History might count for nothing as old rivals take to the field in high-voltage Super Sunday clash
It’s the battle everyone looks forward to, the battle that defines a competition, the battle that fires up the players like no other.
India v Pakistan is a match-up pregnant with possibilities, an advertiser’s dream come true and the organisers’ best bet to stoke the imagination of the viewing populace.
The ICC World Twenty20 2012 has generally been well received with the onset of the Super Eights fixtures, but audiences at the ground andtelevision viewership across the globe will go through the roof when India runs into Pakistan in a vital Group 2 match.
Pakistan has the advantage of having got off to a winning start, thanks to the two Umars – Akmal and Gul – who snatched victory from the gaping jaws of defeat against South Africa on Friday evening. A few hours later, on the same pitch at the R Premadasa Stadium, India was sent on a hiding to nothing by Shane Watson and David Warner, the crushing nine-wicket defeat precisely the psychological blow India could have done without going into a showdown with Pakistan.
Defeat on Sunday night will almost certainly eliminate India, which is saddled with a poor Net Run Rate of -2.506 after conceding defeat to Australia with 5.1 overs to spare. Mahendra Singh Dhoni and Duncan Fletcher will, therefore, not only have to ensure that the troops rouse themselves up for Sunday’s must-win game but also quickly put behind Friday’s drubbing from which the lessons must be learnt, but moping over which will not help India’s cause any.
India can take heart from its overwhelming record against Pakistan in ICC World Cups – it has won all five encounters in the ICC Cricket World Cup and won one and tied the other – won in a bowl-out – in ICC World Twenty20 competitions.
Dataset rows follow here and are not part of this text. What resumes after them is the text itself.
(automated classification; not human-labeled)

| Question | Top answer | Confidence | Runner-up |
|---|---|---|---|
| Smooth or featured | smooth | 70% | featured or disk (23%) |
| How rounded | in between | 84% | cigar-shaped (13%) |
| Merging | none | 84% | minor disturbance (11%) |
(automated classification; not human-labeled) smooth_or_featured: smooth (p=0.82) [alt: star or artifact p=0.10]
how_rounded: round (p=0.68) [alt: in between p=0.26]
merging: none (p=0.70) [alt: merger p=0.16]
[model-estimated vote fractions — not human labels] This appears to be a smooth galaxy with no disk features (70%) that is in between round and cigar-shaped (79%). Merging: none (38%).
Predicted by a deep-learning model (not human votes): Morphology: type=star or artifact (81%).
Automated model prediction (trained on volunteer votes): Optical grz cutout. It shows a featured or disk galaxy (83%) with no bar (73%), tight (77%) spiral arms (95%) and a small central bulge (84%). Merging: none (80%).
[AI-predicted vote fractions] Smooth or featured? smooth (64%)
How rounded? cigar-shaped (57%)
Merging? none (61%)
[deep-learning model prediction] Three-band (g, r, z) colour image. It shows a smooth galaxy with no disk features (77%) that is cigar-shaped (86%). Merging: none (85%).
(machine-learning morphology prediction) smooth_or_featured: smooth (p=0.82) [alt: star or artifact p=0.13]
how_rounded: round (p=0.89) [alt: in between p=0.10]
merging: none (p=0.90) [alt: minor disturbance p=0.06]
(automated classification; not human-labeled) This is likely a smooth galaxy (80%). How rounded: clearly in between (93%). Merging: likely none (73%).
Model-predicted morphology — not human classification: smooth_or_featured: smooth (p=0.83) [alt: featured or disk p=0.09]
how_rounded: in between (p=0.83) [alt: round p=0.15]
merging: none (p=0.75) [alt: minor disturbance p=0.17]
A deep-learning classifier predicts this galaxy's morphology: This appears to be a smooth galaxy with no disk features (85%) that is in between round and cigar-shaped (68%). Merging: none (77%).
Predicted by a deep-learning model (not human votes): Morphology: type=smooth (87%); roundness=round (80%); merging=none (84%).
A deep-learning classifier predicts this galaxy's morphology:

Even though history will count for nothing, and especially in the Twenty20 format where everything happens so quickly.
India’s designs of fielding five bowlers, including three spinners, fell flat on its face against Australia because it had to grapple with a wet ball and a pitch that had livened up a little bit due to the brief spell of rain that completely changed the balance of the contest. While Dhoni might still stick with five bowlers – and that is no certainty, especially with the batting having caved in meekly against Australia – he is unlikely to play three specialist spinners against Pakistan, as accomplished players of spin as there are in world cricket today.
The teams met a little over ten days back in a warm-up match, also at the Premadasa, with Pakistan romping to victory on the back of a sensational innings from Kamran Akmal. Much water has flown under the bridge since, and just as India can’t hope to ride on its brilliant record against Pakistan in ICC World Cups, Pakistan will also know that the September 17 victory will have no bearing on Sunday’s outcome.
India v Pakistan clashes are decided as much by skills as how well the teams can control their emotions and hold their nerve. That’s where the two captains, Dhoni and Mohammad Hafeez respectively, will come into play. Both are phlegmatic, intelligent, street-smart cricketers who are calming influences within the dressing rooms, and while it is impossible to convince any Indian or Pakistani player to approach this game as just another contest, both will try their best to ensure that sentiment and passion don’t take the edge off the basics.
Pakistan has been a consistently dangerous unit during this competition, the top-order collapse on Friday against South Africa a rare blip on an otherwise complete all-round performance. Fortunately, it unearthed a batting hero in Gul, and while the horrendous selection of strokes from the specialist batsmen must be a cause for some concern, Pakistan will be buoyed by the confidence that it bats deep and possesses the firepower even late in the order to douse the opposition fire.
Not for the first time, Saeed Ajmal will hold the key. For all its ability against spin, India has found Ajmal and his outstanding variations hard to decipher. Ajmal has had such virtuosos as Sachin Tendulkar, who doesn’t play Twenty20 International cricket, under his grip; only Virat Kohli has played him with any confidence and authority, and if Ajmal can get on an early roll, he will be well nigh unplayable.
The odd moment of inspiration, that one game-breaking spell or match-changing innings, has characterised high-stake India-Pakistan clashes. Particularly in Twenty20 cricket where things can turn on their head in the shortest span of time, it will be impossible for either team to feel at any stage that it has things under control, but if anyone goes into the match sincerely believing it has all bases covered and is primed to move in for the kill, it has to be Pakistan.